Copy the items from the beginning through the line containing "picture [936, 260, 1915, 996]", substituting "enclosing rectangle" for "bounding box" and leaving everything else as it is.

▶ **Exercise data**
#####
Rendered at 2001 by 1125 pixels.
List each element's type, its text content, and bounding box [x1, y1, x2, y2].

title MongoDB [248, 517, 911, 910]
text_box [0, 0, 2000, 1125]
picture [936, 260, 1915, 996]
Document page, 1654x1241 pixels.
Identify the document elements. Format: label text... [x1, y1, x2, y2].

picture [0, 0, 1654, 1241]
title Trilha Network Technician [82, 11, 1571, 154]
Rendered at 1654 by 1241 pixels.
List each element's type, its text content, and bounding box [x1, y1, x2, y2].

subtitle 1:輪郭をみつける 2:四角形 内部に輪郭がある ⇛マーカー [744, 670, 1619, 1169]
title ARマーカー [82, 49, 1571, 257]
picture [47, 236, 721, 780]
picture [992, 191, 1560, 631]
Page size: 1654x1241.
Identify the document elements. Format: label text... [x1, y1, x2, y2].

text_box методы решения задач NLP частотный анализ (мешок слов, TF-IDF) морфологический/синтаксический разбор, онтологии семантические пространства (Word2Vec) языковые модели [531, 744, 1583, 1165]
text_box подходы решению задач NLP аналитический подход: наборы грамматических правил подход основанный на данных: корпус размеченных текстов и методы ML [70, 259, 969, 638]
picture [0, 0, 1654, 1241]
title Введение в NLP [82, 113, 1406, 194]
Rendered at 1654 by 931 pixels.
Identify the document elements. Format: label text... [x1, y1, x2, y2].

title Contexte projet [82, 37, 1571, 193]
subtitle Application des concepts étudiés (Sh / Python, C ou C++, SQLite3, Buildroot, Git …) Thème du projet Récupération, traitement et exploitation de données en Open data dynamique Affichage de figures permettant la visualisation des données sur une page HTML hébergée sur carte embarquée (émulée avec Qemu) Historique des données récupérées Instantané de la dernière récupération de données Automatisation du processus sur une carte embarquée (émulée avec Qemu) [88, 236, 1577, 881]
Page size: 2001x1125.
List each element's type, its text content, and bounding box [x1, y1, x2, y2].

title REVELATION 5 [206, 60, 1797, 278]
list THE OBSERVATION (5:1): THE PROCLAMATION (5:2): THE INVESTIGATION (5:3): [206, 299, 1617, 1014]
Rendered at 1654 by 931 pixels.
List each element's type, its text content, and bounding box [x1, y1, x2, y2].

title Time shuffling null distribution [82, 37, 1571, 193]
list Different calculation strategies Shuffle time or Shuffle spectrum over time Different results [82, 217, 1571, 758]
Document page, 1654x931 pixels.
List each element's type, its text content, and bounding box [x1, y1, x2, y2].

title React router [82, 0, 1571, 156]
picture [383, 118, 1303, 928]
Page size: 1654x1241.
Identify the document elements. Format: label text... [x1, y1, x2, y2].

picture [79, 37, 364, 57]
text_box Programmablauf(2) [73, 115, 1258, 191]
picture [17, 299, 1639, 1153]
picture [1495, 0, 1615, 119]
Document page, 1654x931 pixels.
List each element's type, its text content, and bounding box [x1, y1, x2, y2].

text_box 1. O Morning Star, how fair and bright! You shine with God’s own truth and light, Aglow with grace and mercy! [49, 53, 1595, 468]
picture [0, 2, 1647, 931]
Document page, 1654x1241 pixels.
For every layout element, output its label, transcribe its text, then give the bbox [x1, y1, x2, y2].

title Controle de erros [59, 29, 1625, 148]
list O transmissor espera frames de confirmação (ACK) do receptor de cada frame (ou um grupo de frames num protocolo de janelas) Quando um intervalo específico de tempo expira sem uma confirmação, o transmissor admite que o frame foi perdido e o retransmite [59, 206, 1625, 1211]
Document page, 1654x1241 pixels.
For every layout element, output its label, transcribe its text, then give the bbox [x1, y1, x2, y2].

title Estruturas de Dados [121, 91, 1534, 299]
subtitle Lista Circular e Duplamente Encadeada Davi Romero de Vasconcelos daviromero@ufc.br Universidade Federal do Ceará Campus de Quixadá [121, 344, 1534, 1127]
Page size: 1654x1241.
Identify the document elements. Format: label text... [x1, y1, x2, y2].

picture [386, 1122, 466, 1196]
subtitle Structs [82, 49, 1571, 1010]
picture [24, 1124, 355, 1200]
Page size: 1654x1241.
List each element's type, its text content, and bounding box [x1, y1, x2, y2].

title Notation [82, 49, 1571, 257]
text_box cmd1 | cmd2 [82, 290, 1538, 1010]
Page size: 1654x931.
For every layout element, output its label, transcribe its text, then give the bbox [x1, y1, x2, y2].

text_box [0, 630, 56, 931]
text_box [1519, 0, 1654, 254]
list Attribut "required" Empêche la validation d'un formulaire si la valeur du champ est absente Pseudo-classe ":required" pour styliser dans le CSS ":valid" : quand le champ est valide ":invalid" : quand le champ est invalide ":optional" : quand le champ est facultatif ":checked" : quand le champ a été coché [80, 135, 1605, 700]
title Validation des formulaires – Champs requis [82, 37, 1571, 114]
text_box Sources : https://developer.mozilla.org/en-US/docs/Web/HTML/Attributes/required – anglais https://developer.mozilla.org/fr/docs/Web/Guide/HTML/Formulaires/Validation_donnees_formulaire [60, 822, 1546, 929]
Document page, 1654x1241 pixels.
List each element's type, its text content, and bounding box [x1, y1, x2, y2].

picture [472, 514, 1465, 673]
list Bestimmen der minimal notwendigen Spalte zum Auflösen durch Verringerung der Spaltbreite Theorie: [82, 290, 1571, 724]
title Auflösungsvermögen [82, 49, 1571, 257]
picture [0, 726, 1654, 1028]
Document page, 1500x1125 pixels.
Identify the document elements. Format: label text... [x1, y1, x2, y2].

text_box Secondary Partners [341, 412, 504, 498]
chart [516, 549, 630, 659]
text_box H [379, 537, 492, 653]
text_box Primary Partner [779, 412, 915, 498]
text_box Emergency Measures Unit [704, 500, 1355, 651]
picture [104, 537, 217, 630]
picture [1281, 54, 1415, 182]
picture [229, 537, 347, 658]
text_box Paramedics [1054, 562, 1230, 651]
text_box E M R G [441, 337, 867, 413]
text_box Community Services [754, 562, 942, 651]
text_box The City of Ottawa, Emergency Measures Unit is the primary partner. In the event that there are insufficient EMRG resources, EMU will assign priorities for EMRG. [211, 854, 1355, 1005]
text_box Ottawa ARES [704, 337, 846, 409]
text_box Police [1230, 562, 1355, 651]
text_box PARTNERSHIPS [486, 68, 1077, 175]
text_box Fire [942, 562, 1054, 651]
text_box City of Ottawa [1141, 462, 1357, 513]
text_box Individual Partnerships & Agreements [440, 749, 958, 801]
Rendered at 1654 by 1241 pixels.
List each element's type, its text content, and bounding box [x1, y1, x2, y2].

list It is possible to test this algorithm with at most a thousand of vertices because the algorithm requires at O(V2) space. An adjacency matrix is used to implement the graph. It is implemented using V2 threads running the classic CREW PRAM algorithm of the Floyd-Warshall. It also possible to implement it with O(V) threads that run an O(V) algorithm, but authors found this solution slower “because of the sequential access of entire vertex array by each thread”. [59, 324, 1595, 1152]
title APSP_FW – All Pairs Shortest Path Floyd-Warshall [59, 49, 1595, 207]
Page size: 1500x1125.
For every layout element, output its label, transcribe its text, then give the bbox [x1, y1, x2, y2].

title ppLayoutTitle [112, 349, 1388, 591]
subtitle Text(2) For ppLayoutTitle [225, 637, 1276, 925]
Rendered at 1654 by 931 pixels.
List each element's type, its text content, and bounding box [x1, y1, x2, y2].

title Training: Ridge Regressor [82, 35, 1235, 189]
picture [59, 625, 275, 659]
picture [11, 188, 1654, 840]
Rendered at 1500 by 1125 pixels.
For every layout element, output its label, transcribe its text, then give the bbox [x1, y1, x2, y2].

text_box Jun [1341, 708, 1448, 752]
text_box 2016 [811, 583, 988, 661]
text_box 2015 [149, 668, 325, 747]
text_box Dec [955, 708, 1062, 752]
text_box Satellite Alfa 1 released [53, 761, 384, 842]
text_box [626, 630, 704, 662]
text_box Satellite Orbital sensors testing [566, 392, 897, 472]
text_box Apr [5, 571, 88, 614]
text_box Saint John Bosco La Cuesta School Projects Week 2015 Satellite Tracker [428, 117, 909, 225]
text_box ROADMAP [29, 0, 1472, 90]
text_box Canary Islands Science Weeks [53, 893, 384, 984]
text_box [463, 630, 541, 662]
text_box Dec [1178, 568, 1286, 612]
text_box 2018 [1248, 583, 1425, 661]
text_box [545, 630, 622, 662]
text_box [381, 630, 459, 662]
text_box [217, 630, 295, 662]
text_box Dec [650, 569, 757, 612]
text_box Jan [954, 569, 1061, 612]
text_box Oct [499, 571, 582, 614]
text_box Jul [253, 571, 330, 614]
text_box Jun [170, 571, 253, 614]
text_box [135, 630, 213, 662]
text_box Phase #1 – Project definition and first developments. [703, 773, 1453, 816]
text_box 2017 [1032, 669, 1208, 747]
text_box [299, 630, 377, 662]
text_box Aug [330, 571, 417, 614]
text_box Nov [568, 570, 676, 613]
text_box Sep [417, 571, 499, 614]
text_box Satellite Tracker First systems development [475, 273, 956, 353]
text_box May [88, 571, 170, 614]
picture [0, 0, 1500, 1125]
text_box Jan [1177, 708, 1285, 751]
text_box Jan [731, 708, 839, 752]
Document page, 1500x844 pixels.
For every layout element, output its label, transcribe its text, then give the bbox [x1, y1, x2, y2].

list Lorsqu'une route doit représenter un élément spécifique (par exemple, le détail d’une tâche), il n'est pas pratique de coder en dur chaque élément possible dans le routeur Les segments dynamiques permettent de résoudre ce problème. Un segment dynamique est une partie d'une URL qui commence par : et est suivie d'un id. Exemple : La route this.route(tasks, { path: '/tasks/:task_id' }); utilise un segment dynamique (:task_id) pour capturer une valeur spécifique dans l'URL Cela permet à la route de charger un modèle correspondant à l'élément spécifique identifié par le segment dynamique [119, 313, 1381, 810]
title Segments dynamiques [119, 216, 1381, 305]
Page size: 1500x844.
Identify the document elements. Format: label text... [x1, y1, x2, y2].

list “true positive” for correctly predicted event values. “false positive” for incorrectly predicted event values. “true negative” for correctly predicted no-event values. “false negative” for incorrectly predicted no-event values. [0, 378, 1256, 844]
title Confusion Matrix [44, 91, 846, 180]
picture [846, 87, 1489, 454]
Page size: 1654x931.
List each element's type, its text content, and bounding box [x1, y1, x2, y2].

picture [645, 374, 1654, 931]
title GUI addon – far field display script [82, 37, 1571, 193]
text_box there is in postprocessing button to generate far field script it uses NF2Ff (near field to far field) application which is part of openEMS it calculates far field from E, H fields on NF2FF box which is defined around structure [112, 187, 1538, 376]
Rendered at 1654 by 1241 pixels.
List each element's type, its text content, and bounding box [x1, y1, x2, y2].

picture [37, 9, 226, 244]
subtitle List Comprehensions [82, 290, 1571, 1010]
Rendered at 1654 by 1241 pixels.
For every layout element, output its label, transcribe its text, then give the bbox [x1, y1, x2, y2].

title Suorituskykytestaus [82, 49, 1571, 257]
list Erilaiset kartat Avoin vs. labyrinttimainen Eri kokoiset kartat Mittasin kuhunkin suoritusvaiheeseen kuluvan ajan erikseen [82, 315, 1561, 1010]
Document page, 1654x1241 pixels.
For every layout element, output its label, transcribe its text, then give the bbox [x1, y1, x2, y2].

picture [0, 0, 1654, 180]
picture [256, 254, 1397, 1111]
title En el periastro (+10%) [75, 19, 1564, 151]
#####
▶ **Answer**
Rendered at 2001 by 1125 pixels.
List each element's type, its text content, and enclosing rectangle [x1, y1, x2, y2].

title MongoDB [248, 517, 911, 910]
text_box [0, 0, 2000, 1125]
picture [936, 260, 1915, 996]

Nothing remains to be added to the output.